Just beyond the electronics room, the innermost studio is a fully-equipped casting area where he
alloys his own metal and produces one-of-a-kind, custom jewelry. As with all of the other work
areas, Ira has built an efficient ventilation assembly into the system. His design skills are evident

As might be expected, the garden in back of the Sherman's house is itself a work of art. A Zen-like
environment, in which every corner is an intriguing and well planned space, the garden is a
peaceful respite connecting studio spaces. Just beyond this quiet retreat is Ira's massive machine
shop where he has every conceivable large-scale machine, many of which he has made himself.

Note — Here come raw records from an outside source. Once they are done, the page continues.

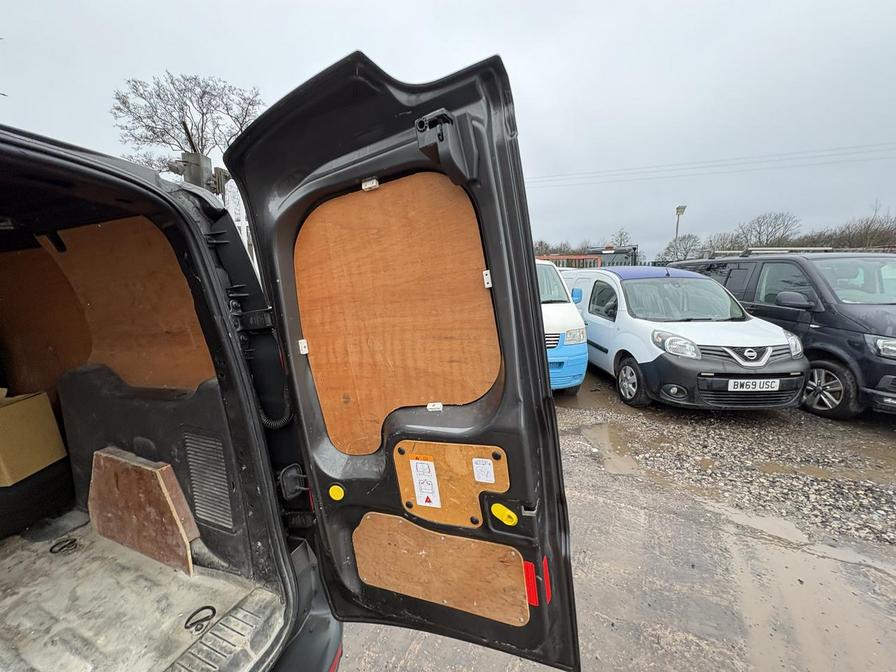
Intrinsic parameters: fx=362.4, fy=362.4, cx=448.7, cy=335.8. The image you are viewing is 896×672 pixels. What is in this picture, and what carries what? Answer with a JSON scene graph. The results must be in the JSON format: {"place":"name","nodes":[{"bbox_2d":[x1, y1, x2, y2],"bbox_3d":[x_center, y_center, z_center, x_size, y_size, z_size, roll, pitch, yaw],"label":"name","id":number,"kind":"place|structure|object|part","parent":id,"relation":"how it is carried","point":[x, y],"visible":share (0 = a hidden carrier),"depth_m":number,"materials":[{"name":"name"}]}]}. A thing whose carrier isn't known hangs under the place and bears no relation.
{"place":"outdoors","nodes":[
{"label":"outdoors","id":0,"kind":"place"},
{"bbox_2d":[172,153,227,195],"bbox_3d":[-1.562,-0.926,2.297,0.277,0.376,0.290,3,12,25],"label":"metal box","id":1,"kind":"object","parent":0,"point":[199,172],"visible":0.4,"depth_m":2.21,"materials":[{"name":"grey metal"}]},
{"bbox_2d":[0,0,894,252],"label":"sky","id":2,"kind":"structure","parent":0,"point":[340,44],"materials":[{"name":"grey"}]},
{"bbox_2d":[339,369,895,671],"label":"gravel ground","id":3,"kind":"structure","parent":0,"point":[412,656],"materials":[{"name":"grey gravel"}]},
{"bbox_2d":[536,259,588,392],"bbox_3d":[0.686,-0.443,6.964,1.898,1.972,5.083,-3,11,-8],"label":"white van","id":4,"kind":"object","parent":3,"relation":"on","point":[585,354],"visible":0.2,"depth_m":4.90,"materials":[{"name":"white metal"}]},
{"label":"van headlight","id":5,"kind":"part","parent":4,"relation":"part of","materials":[{"name":"white"}]},
{"label":"mirror","id":6,"kind":"part","parent":4,"relation":"part of","materials":[{"name":"blue"}]},
{"bbox_2d":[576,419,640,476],"label":"puddle","id":7,"kind":"object","parent":3,"relation":"on","point":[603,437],"visible":0.67,"materials":[{"name":"brown liquid"}]},
{"bbox_2d":[566,262,809,410],"bbox_3d":[3.158,-0.248,5.898,2.017,1.834,4.426,-3,11,-7],"label":"white van","id":8,"kind":"object","parent":3,"relation":"on","point":[620,313],"visible":0.84,"depth_m":4.48,"materials":[{"name":"white metal"}]},
{"label":"wheel","id":9,"kind":"part","parent":8,"relation":"part of","materials":[{"name":"black rubber"}]},
{"label":"roof","id":10,"kind":"part","parent":8,"relation":"part of","materials":[{"name":"blue metal"}]},
{"label":"headlight","id":11,"kind":"part","parent":8,"relation":"part of","materials":[{"name":"clear plastic"}]},
{"label":"windshield","id":12,"kind":"part","parent":8,"relation":"part of","materials":[{"name":"glass"}]},
{"bbox_2d":[728,378,781,391],"bbox_3d":[3.488,0.559,4.147,0.577,0.160,0.102,-3,10,-5],"label":"license plate","id":13,"kind":"object","parent":8,"relation":"attached to","point":[744,386],"visible":0.97,"depth_m":4.12,"materials":[{"name":"white plastic"}]},
{"bbox_2d":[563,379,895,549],"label":"gravel patch","id":14,"kind":"object","parent":3,"relation":"on","point":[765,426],"visible":0.72,"depth_m":3.46,"materials":[{"name":"grey gravel"}]},
{"bbox_2d":[672,250,895,417],"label":"black van","id":15,"kind":"object","parent":3,"relation":"on","point":[895,366],"visible":0.59,"depth_m":4.42,"materials":[{"name":"black metal"}]},
{"bbox_2d":[710,247,839,255],"bbox_3d":[6.232,-1.556,6.678,1.738,0.171,1.942,3,12,25],"label":"roof rack","id":16,"kind":"object","parent":15,"relation":"on","point":[798,249],"visible":0.39,"depth_m":6.47,"materials":[{"name":"metal"}]},
{"label":"van mirror","id":17,"kind":"part","parent":15,"relation":"part of","materials":[{"name":"black mirror"}]},
{"label":"headlight","id":18,"kind":"part","parent":15,"relation":"part of","materials":[{"name":"clear plastic"}]},
{"label":"van wheel","id":19,"kind":"part","parent":15,"relation":"part of","materials":[{"name":"black rubber"}]},
{"label":"van headlight","id":20,"kind":"part","parent":15,"relation":"part of","materials":[{"name":"silver"}]},
{"bbox_2d":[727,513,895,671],"label":"puddle","id":21,"kind":"object","parent":3,"relation":"on","point":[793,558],"visible":0.79,"materials":[{"name":"brown liquid"}]},
{"bbox_2d":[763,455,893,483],"label":"puddle","id":22,"kind":"object","parent":3,"relation":"on","point":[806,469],"visible":0.65,"materials":[{"name":"brown liquid"}]},
{"bbox_2d":[528,141,894,188],"bbox_3d":[15.506,-10.734,22.438,46.230,2.571,2.342,3,12,25],"label":"power line","id":23,"kind":"object","parent":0,"point":[772,160],"visible":0.93,"depth_m":22.16,"materials":[{"name":"plastic"}]},
{"label":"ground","id":24,"kind":"structure","parent":0},
{"bbox_2d":[0,118,354,669],"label":"black van","id":25,"kind":"object","parent":24,"relation":"on","point":[147,183],"visible":0.72,"depth_m":1.23,"materials":[{"name":"black metal"}]},
{"bbox_2d":[0,389,66,486],"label":"cardboard box","id":26,"kind":"object","parent":25,"relation":"in","point":[12,411],"visible":1,"depth_m":1.64,"materials":[{"name":"cardboard"}]},
{"bbox_2d":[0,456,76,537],"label":"tire","id":27,"kind":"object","parent":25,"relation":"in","point":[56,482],"visible":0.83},
{"bbox_2d":[0,240,91,397],"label":"plywood panel","id":28,"kind":"object","parent":25,"relation":"attached to","point":[38,253],"visible":0.69,"depth_m":1.87,"materials":[{"name":"brown wood"}]},
{"bbox_2d":[43,216,215,392],"bbox_3d":[-1.417,-0.103,1.638,0.801,0.782,0.044,3,12,25],"label":"plywood panel","id":29,"kind":"object","parent":25,"relation":"attached to","point":[188,349],"visible":0.58,"depth_m":1.60,"materials":[{"name":"brown wood"}]},
{"bbox_2d":[0,512,282,671],"label":"van floor","id":30,"kind":"structure","parent":25,"relation":"in","point":[204,595],"materials":[{"name":"grey"}]},
{"bbox_2d":[49,537,78,554],"bbox_3d":[-1.767,0.959,1.672,0.119,0.035,0.115,3,12,25],"label":"ring","id":31,"kind":"object","parent":30,"relation":"in","point":[71,543],"visible":0.95,"depth_m":1.65,"materials":[{"name":"black metal"}]},
{"bbox_2d":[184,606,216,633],"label":"tie-down ring","id":32,"kind":"object","parent":30,"relation":"in","point":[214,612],"visible":0.97,"depth_m":1.26,"materials":[{"name":"black metal"}]},
{"bbox_2d":[87,446,197,575],"bbox_3d":[-1.388,0.754,1.624,0.595,0.419,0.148,3,12,25],"label":"wooden board","id":33,"kind":"object","parent":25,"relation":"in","point":[132,471],"visible":0.96,"depth_m":1.57,"materials":[{"name":"brown wood"}]},
{"bbox_2d":[182,430,233,530],"bbox_3d":[-0.940,0.565,1.423,0.256,0.323,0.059,3,12,25],"label":"vent","id":34,"kind":"object","parent":25,"relation":"in","point":[193,475],"visible":0.97,"depth_m":1.42,"materials":[{"name":"grey plastic"}]},
{"bbox_2d":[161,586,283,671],"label":"step","id":35,"kind":"object","parent":25,"relation":"attached to","point":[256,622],"visible":0.9,"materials":[{"name":"plastic"}]},
{"bbox_2d":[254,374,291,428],"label":"cable","id":36,"kind":"object","parent":25,"relation":"attached to","point":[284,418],"visible":0.5,"depth_m":1.29,"materials":[{"name":"black plastic"}]},
{"bbox_2d":[218,50,581,671],"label":"van door","id":37,"kind":"structure","parent":25,"relation":"attached to","point":[533,296],"depth_m":0.93,"materials":[{"name":"black metal"}]},
{"bbox_2d":[328,484,344,500],"bbox_3d":[-0.365,0.507,1.172,0.063,0.055,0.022,3,12,25],"label":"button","id":38,"kind":"object","parent":37,"relation":"attached to","point":[331,490],"visible":0.98,"depth_m":1.16,"materials":[{"name":"yellow plastic"}]},
{"bbox_2d":[294,171,502,457],"bbox_3d":[-0.173,-0.045,1.076,0.651,0.733,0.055,6,13,35],"label":"plywood panel","id":39,"kind":"object","parent":37,"relation":"attached to","point":[321,398],"visible":0.8,"depth_m":1.03,"materials":[{"name":"brown wood"}]},
{"bbox_2d":[298,339,308,354],"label":"bracket","id":40,"kind":"object","parent":39,"relation":"attached to","point":[303,349],"visible":0.96,"depth_m":1.07,"materials":[{"name":"white plastic"}]},
{"bbox_2d":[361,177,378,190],"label":"bracket","id":41,"kind":"object","parent":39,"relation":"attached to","point":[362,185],"visible":0.93,"depth_m":0.92,"materials":[{"name":"white plastic"}]},
{"bbox_2d":[426,402,442,411],"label":"bracket","id":42,"kind":"object","parent":39,"relation":"attached to","point":[429,407],"visible":0.97,"depth_m":0.97,"materials":[{"name":"white plastic"}]},
{"bbox_2d":[482,270,491,287],"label":"bracket","id":43,"kind":"object","parent":39,"relation":"attached to","point":[488,275],"visible":0.95,"depth_m":0.89,"materials":[{"name":"white plastic"}]},
{"bbox_2d":[351,510,532,624],"bbox_3d":[-0.040,0.714,1.134,0.586,0.270,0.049,3,12,25],"label":"plywood panel","id":44,"kind":"object","parent":37,"relation":"attached to","point":[470,543],"visible":0.89,"depth_m":1.11,"materials":[{"name":"brown wood"}]},
{"bbox_2d":[391,438,511,528],"bbox_3d":[0.002,0.417,1.050,0.345,0.256,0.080,3,12,25],"label":"wood panel","id":45,"kind":"object","parent":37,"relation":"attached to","point":[503,464],"visible":0.6,"depth_m":1.03,"materials":[{"name":"brown wood"}]},
{"bbox_2d":[409,458,441,508],"bbox_3d":[-0.069,0.426,1.042,0.089,0.138,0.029,3,12,25],"label":"warning label","id":46,"kind":"object","parent":45,"relation":"attached to","point":[423,503],"visible":0.97,"depth_m":1.04,"materials":[{"name":"white paper"}]},
{"bbox_2d":[471,457,495,483],"bbox_3d":[0.092,0.357,0.960,0.060,0.066,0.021,3,12,25],"label":"white label","id":47,"kind":"object","parent":45,"relation":"attached to","point":[490,479],"visible":0.96,"depth_m":0.96,"materials":[{"name":"white paper"}]},
{"bbox_2d":[490,503,518,526],"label":"door handle","id":48,"kind":"object","parent":37,"relation":"attached to","point":[501,512],"visible":0.98,"depth_m":0.99,"materials":[{"name":"yellow plastic"}]},
{"bbox_2d":[523,560,538,606],"bbox_3d":[0.223,0.679,0.997,0.045,0.123,0.036,3,12,25],"label":"red reflector","id":49,"kind":"object","parent":37,"relation":"attached to","point":[533,586],"visible":0.77,"depth_m":0.99,"materials":[{"name":"red plastic"}]},
{"bbox_2d":[540,559,551,604],"bbox_3d":[0.262,0.666,0.987,0.023,0.118,0.044,3,12,25],"label":"red reflector","id":50,"kind":"object","parent":37,"relation":"attached to","point":[550,593],"visible":0.86,"depth_m":0.98,"materials":[{"name":"red plastic"}]},
{"bbox_2d":[112,72,264,175],"bbox_3d":[-10.373,-6.011,15.646,5.854,9.348,6.077,6,13,36],"label":"bare tree","id":51,"kind":"object","parent":24,"relation":"on","point":[190,138],"visible":0.71,"depth_m":14.35,"materials":[{"name":"plant"}]},
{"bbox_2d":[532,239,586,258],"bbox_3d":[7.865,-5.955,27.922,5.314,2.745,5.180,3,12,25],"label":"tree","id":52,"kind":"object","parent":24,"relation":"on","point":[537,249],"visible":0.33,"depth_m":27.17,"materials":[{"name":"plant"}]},
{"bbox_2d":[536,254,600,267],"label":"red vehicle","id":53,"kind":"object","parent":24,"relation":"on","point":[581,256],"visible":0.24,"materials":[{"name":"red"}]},
{"bbox_2d":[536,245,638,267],"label":"truck","id":54,"kind":"object","parent":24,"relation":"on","point":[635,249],"visible":0.26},
{"bbox_2d":[607,227,632,248],"bbox_3d":[14.004,-6.837,29.685,2.594,3.835,2.789,6,13,35],"label":"bare tree","id":55,"kind":"object","parent":24,"relation":"on","point":[620,243],"visible":0.53,"depth_m":29.35,"materials":[{"name":"plant"}]},
{"bbox_2d":[673,205,687,256],"bbox_3d":[14.270,-5.040,22.796,0.672,5.787,0.709,3,12,25],"label":"lamp post","id":56,"kind":"object","parent":24,"relation":"on","point":[679,211],"visible":0.51,"depth_m":22.35,"materials":[{"name":"metal"}]},
{"bbox_2d":[661,234,701,261],"bbox_3d":[16.577,-5.574,25.814,2.929,3.136,3.013,7,14,40],"label":"bare tree","id":57,"kind":"object","parent":24,"relation":"on","point":[672,247],"visible":0.77,"depth_m":25.50,"materials":[{"name":"plant"}]},
{"bbox_2d":[700,231,744,254],"bbox_3d":[21.392,-6.493,28.256,3.701,2.991,3.656,7,13,39],"label":"bare tree","id":58,"kind":"object","parent":24,"relation":"on","point":[722,249],"visible":0.64,"depth_m":27.84,"materials":[{"name":"plant"}]},
{"bbox_2d":[736,211,802,248],"bbox_3d":[25.516,-7.028,29.312,5.150,5.842,4.906,7,14,41],"label":"bare tree","id":59,"kind":"object","parent":24,"relation":"on","point":[759,232],"visible":0.84,"depth_m":28.62,"materials":[{"name":"plant"}]},
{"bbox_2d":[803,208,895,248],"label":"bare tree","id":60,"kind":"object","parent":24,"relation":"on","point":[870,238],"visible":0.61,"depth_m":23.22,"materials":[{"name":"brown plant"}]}
]}

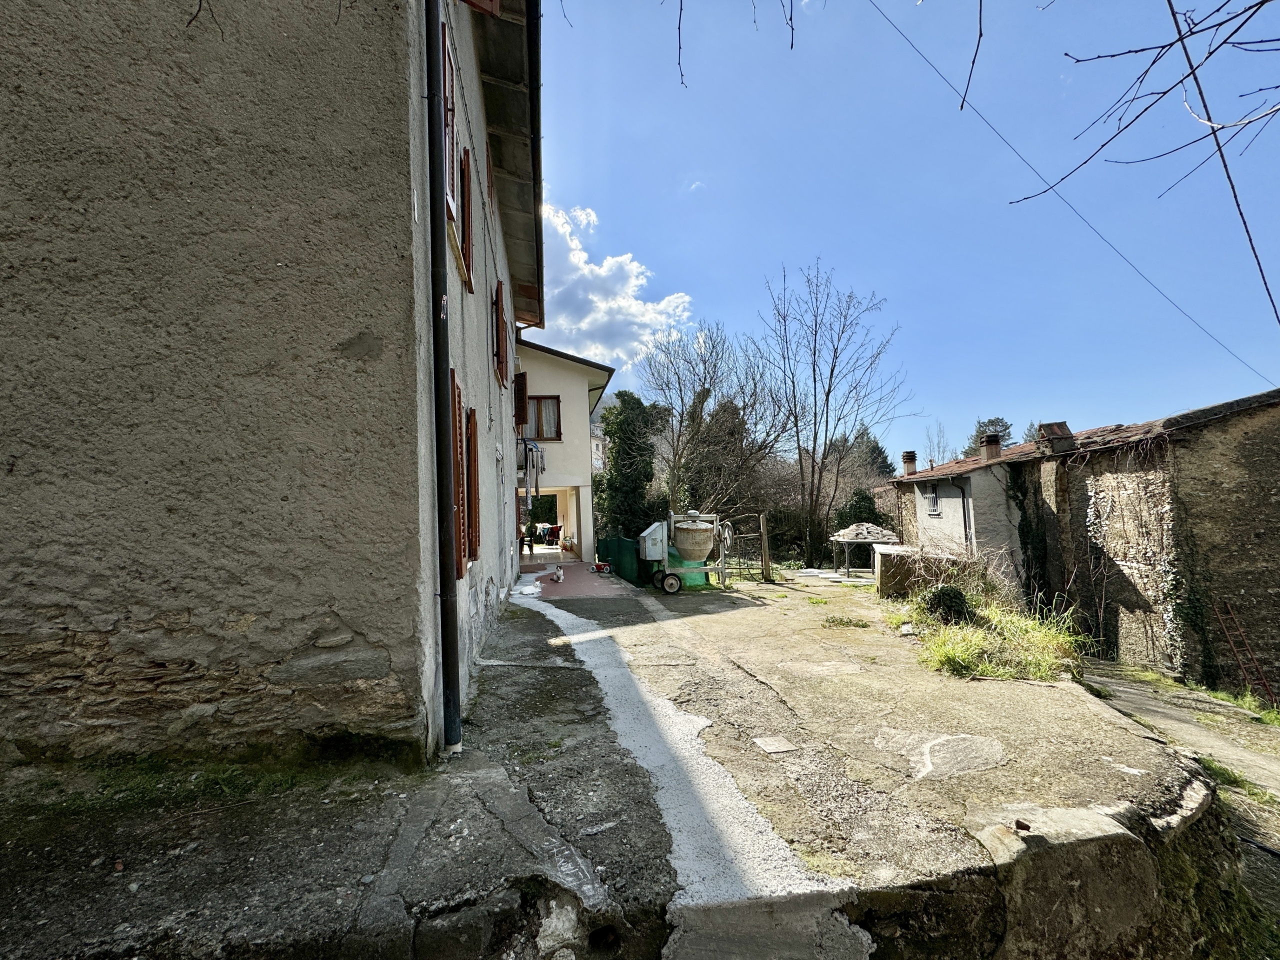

His technical abilities are mind-boggling. Here, Ira can be a blacksmith, a structural engineer, a
machinist… in short, a mechanical genius. No piece of metal is considered scrap, rather, material
for a "future sculpture".  Many "scraps" weigh more than I could even comfortably lift. This huge
space is filled to capacity with so many large machines that Ira has started to fill a second building
with large tools, such as the seven foot tall, fifty pound trip hammer which he made in a
blacksmithing workshop in Salt Lake City. In such workshops, Ira occasionally works with other multi-
talented metalsmiths to produce large-scale tools for which they draw lots to decide who brings
them home.

It seems as though there is nothing to limit that which Ira can make with his multiple, intuitive and
practical skills. He sees himself as a "problem solver". This is reflected not only in his own practical
needs as a metalsmith and sculptor, but in a more philosophical bent. His series of small sculptures
"Panaceas to Persistent Problems", as well as his anti-rape devices ("Impenetrable Devices")
artfully and humorously address such everyday issues as aggression, desire and quest for beauty.
Whether the problems are truly solved (many of them will always be with us), Ira Sherman brings
new meaning to the word "panacea". His solutions amaze us in their ingenuity, sense of humor and
formal exquisiteness…..with a little bit of magic.